-- TEXT PROVIDED follows --

By
Dan Vergano, Medical Tribune News Service
A
supplement that helps weight lifters ``pump up'' may do the same
for people with muscular diseases, Canadian researchers report.
Physicians have long known that creatine, a compound formed in
muscles and present in meat, dwindles in patients with muscular
dystrophy and other diseases that cause weakness. Body-builders
and athletes often take it as a dietary supplement, influenced
by studies and advertising suggesting that the compound allows
muscles to work harder for longer periods of time. Few studies
have examined its potential to help patients with muscle weakness,
until now.
In
the study, reported in the March issue of the journal Neurology
and led by Dr. Mark Tarnopolsky of McMaster University Medical
Center in Ontario, people with muscular dystrophy, inherited muscle
weakness and defective heart muscles were given creatine supplements
in a pair of trials. The first trial involved 81 patients who
received 10 grams of creatine a day for five days. Study participants
measured the strength of their hands, knees and ankles before
and after taking the supplement, with the help of researchers.
Knee strength increased the most, 13 percent on average, in participants,
but increased in small but significant amounts in other parts
of the body as well.
In
the second part of the study, 21 patients underwent supplementation
with creatine or a similar-tasting dummy pill for five days. Knee
strength increased more than 10 percent for creatine-takers in
that trial.
``I'm
cautiously optimistic about creatine,'' Tarnopolsky commented.``This
does offer a glimmer of hope to people with muscle diseases,''
agreed pediatric neurologist Leon Charash, chairman of the Muscular
Dystrophy Association's medical advisory committee. Doctors abandoned
creatine as therapy for muscular dystrophy in the 1950s, noted
Charash, which makes its reappearance as a treatment ``more intriguing.''
``These
are potentially interesting findings, but the study has some limitations,''
said neuromuscular disease specialist Ralph Kuncl, director of
the Neuromuscular Lab at Johns Hopkins University in Baltimore.
Even though patients in the second trial did not know who was
taking creatine and who received a placebo, the researchers did
know, which can affect findings, even on an unconscious level,
noted Kuncl. He also cautioned that the increased strength seen
in the study represents a small increase overall and might not
even be noticed by patients outside the laboratory.
``The
vote is not in [on creatine],'' said Kuncl, who added he would
advise his patients against taking the supplement until more researchers
complete studies of the compound.
Other experts are less cautious. ``I think this is a well-done
study which does show a convincing benefit of creatine,'' said
Flint Beal, a researcher at Cornell University Medical Center
in New York City. He recently completed a study of mice with a
form of Lou Gehrig's disease, a deadly ailment marked by severe
muscle weakness. As reported in the March Nature Medicine, Beal
found creatine extended the lives of his rodent test subjects.

-- TEXT PROVIDED concluded --

→ WHAT IS BEING ASKED: In the creatine article above, how much creatine did patients in the first trial take, and for how long?

-- SUPPLIED RECORDS follows --

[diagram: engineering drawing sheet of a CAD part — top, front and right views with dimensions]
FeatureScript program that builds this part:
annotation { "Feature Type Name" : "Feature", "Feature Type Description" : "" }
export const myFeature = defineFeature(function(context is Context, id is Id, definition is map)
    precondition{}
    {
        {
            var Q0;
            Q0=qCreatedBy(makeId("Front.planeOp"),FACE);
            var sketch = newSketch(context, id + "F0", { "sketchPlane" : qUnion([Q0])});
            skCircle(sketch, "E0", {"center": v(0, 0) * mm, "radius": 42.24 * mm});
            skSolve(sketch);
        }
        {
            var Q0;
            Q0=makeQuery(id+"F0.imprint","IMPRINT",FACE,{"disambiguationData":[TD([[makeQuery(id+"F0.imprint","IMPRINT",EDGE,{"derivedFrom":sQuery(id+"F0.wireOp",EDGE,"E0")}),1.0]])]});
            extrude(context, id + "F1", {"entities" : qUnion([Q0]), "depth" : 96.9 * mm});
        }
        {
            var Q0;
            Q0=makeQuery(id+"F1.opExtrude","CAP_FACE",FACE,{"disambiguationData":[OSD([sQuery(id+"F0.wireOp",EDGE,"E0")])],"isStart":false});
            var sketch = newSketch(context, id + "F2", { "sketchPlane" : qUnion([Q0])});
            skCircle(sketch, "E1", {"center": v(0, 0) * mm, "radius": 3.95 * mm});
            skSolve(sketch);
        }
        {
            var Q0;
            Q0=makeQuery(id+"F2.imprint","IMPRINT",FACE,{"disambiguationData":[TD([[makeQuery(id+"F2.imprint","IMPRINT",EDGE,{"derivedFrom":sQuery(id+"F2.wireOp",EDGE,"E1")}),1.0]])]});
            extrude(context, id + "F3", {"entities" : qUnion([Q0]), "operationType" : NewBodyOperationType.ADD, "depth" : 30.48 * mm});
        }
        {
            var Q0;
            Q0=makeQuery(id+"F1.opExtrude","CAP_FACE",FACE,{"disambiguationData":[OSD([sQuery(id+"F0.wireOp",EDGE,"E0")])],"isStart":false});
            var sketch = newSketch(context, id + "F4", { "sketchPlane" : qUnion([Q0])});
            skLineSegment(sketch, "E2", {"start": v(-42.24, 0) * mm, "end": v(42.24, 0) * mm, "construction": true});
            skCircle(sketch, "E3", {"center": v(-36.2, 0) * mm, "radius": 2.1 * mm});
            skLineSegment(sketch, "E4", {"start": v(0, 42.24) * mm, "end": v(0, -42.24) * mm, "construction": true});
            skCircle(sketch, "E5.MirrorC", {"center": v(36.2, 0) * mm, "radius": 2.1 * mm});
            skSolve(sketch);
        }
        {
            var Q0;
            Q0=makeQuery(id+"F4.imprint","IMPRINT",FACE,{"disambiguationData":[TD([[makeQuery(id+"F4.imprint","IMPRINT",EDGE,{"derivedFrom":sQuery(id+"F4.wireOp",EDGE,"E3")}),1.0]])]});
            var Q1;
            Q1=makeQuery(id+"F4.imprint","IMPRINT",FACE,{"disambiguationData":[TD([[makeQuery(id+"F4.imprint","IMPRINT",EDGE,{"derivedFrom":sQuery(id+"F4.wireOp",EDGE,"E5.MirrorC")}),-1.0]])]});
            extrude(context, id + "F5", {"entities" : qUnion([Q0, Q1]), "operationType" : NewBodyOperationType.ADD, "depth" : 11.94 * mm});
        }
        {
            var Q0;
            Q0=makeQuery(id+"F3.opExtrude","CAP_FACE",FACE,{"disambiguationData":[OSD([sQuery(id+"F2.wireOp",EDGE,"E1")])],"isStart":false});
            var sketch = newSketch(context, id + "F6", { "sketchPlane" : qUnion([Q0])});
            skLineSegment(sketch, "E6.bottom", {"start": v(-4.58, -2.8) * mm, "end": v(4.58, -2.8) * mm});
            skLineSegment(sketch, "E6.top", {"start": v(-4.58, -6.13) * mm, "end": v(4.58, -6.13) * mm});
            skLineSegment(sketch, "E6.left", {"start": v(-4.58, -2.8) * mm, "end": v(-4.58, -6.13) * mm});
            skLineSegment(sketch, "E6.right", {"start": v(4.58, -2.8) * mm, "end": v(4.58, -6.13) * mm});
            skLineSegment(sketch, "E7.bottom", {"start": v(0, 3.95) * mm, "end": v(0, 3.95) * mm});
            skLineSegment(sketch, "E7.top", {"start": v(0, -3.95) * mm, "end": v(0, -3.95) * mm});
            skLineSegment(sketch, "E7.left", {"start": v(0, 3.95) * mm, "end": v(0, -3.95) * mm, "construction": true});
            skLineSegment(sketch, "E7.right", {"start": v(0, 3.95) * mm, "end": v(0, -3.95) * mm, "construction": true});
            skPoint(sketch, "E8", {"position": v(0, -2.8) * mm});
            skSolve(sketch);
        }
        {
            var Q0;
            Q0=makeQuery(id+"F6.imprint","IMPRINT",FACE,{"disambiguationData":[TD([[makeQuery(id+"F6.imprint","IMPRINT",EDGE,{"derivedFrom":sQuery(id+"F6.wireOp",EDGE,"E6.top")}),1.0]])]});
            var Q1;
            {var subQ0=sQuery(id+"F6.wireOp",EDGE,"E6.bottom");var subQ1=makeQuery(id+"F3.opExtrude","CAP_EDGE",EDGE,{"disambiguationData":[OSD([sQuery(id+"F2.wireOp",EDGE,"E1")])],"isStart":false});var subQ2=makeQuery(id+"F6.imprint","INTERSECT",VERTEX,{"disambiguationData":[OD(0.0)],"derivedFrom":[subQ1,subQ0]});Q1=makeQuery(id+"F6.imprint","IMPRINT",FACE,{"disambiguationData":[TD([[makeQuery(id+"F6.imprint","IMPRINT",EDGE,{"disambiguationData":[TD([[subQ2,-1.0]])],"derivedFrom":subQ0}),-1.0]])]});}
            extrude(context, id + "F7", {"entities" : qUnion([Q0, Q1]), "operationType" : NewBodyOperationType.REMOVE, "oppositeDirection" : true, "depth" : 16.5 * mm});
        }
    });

-- SUPPLIED RECORDS concluded --

→ TASK SOLUTION: 10 grams a day for five days.